Rawls considera que dichos principios capturan claramente el núcleo de nuestras intuiciones acerca de la justicia. Por un lado, establecen para todos nosotros una esfera de protección la cual ni los poderes públicos ni los privados pueden vulnerar. Ello garantiza que, por ejemplo, nadie pueda interferir en la defensa de mis ideas, en el culto religioso que practico o dejo de practicar, siempre, claro, que esas prácticas sean compatibles con las libertades de todos (la libertad religiosa, por poner un ejemplo claro, no autoriza la práctica de los sacrificios humanos).

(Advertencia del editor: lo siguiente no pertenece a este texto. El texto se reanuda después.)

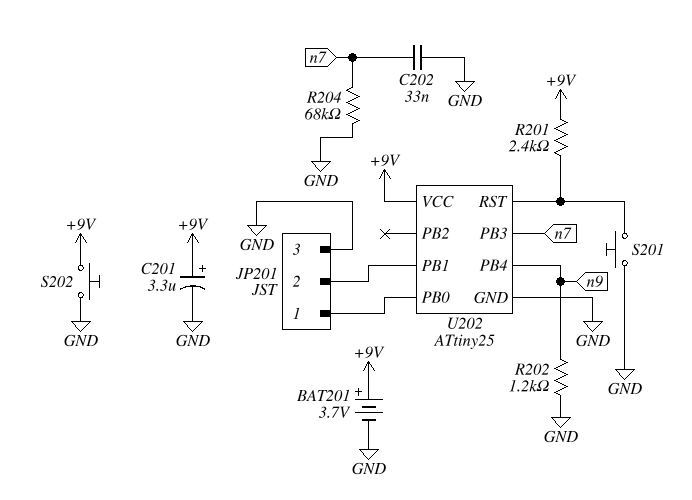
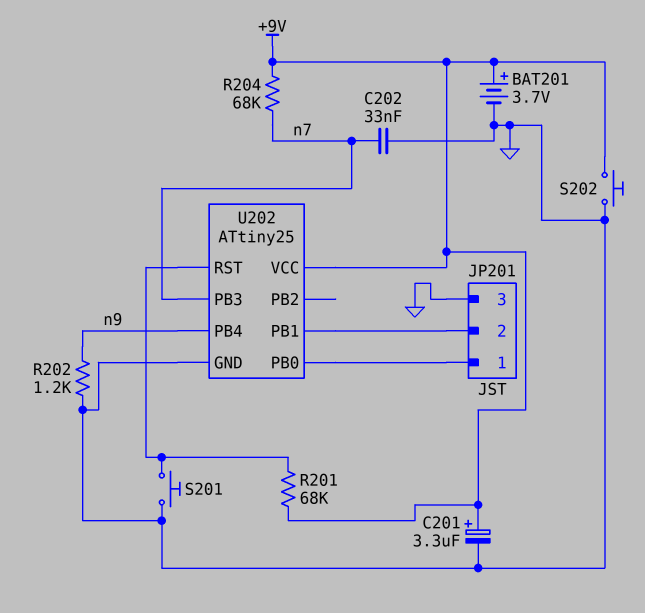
R201: 2.4k (+9V, U202/RST) -> 68k (+9V, U202/RST)
R204: 68k (GND, n7) -> 68k (+9V, n7)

Por otro lado, los principios establecen un acceso en condiciones de igualdad a aquellos bienes que son necesarios para llevar adelante cualquier plan de vida, el que cada ciudadano elija, en el marco de los principios de la justicia. Para ello, la idea de que las desigualdades económicas solo están justificadas cuando benefician a los menos aventajados, que el autor denomina el principio de la diferencia, es crucial: exige que una sociedad no discrimine a aquellos de sus miembros que no fueron favorecidos por la lotería natural. Y, por lo tanto, requiere que los poderes públicos generen mecanismos para redistribuir la riqueza de acuerdo con el principio de la diferencia. Algo que adquiere una mayor relevancia cuando sufrimos una catástrofe como la pandemia actual, que demanda de una sociedad decente una atención preferente a los más vulnerables.

Rawls añade que estos principios pueden ser vistos como un modo de encarnar los ideales de la revolución francesa: liberté, égalité, fraternité. Mientras el primer principio de las libertades básicas encarna el primer ideal de la famosa trinidad de nuestros valores políticos, los otros dos están encarnados en la igualdad de oportunidades y en el principio de la diferencia, que expresa el ideal de la fraternidad.

Estos son los principios de nuestros ideales democráticos desde los albores de la modernidad. Son valores que se hallan entrelazados, que adquieren su carta de naturaleza cuando aparecen intrínsecamente imbricados entre sí.

Por dicha razón pienso que el ideal del socialismo democrático, que es una aspiración por la igualdad, no ha de contraponerse con el ideal de la libertad. Es más, si la libertad ha de ser el fundamento de una sociedad en la cual se han abatido los diversos modos de dominación de unas personas sobre las otras, entonces la libertad reclama la igualdad. El ideal democrático es el ideal de una sociedad de personas libremente iguales o, lo que es lo mismo, igualmente libres.

Es obvio, por otra parte, que hay diversos modos de alcanzar estos ideales y que esta pluralidad configura el núcleo de una sociedad democrática. Hay diversas miradas y perspectivas razonables. Por decirlo así, la casa del liberalismo tiene muchas moradas. Sin embargo, contraponer de manera excluyente unas a las otras no es una buena manera de honrar los ideales que nos deberían inspirar a todos.

Y, en realidad, me temo que nos estamos acostumbrando a vivir en una sociedades escindidas, en sociedades en donde todas las disyunciones son excluyentes, como la que origina esta reflexión. Como si diéramos la razón al pensador alemán Carl Schmitt, que en los convulsos años previos al nazismo, decía que la principal dicotomía en el ámbito de la política, era la dicotomía amigo/enemigo. Creo que haríamos bien en olvidarnos de Schmitt y, con Rawls, preocuparnos de estructurar el ámbito de la política para hacer posible la concordia, guiados por aquellos principios que ninguna persona racional y razonable rechazaría.

Me parece que las sociedades humanas avanzan solamente cuando son capaces de hallar algunos presupuestos en los que están de acuerdo, cuando las legítimas discrepancias anidan en un trasfondo común, en un acuerdo común. Me parece, además, que para reconstruir nuestra sociedad después de la pandemia, la concordia va a ser imprescindible. Y habremos de estar atentos en el mantenimiento de nuestro esquema de libertades y en la atención preferente a los más vulnerables. Para hacerlo, necesitamos que nuestras disyunciones sean incluyentes, de modo que en ellas quepamos todas las personas. Este es el único modo de forjar, lo que con razón oímos repetir en estos tiempos, un nuevo contrato social.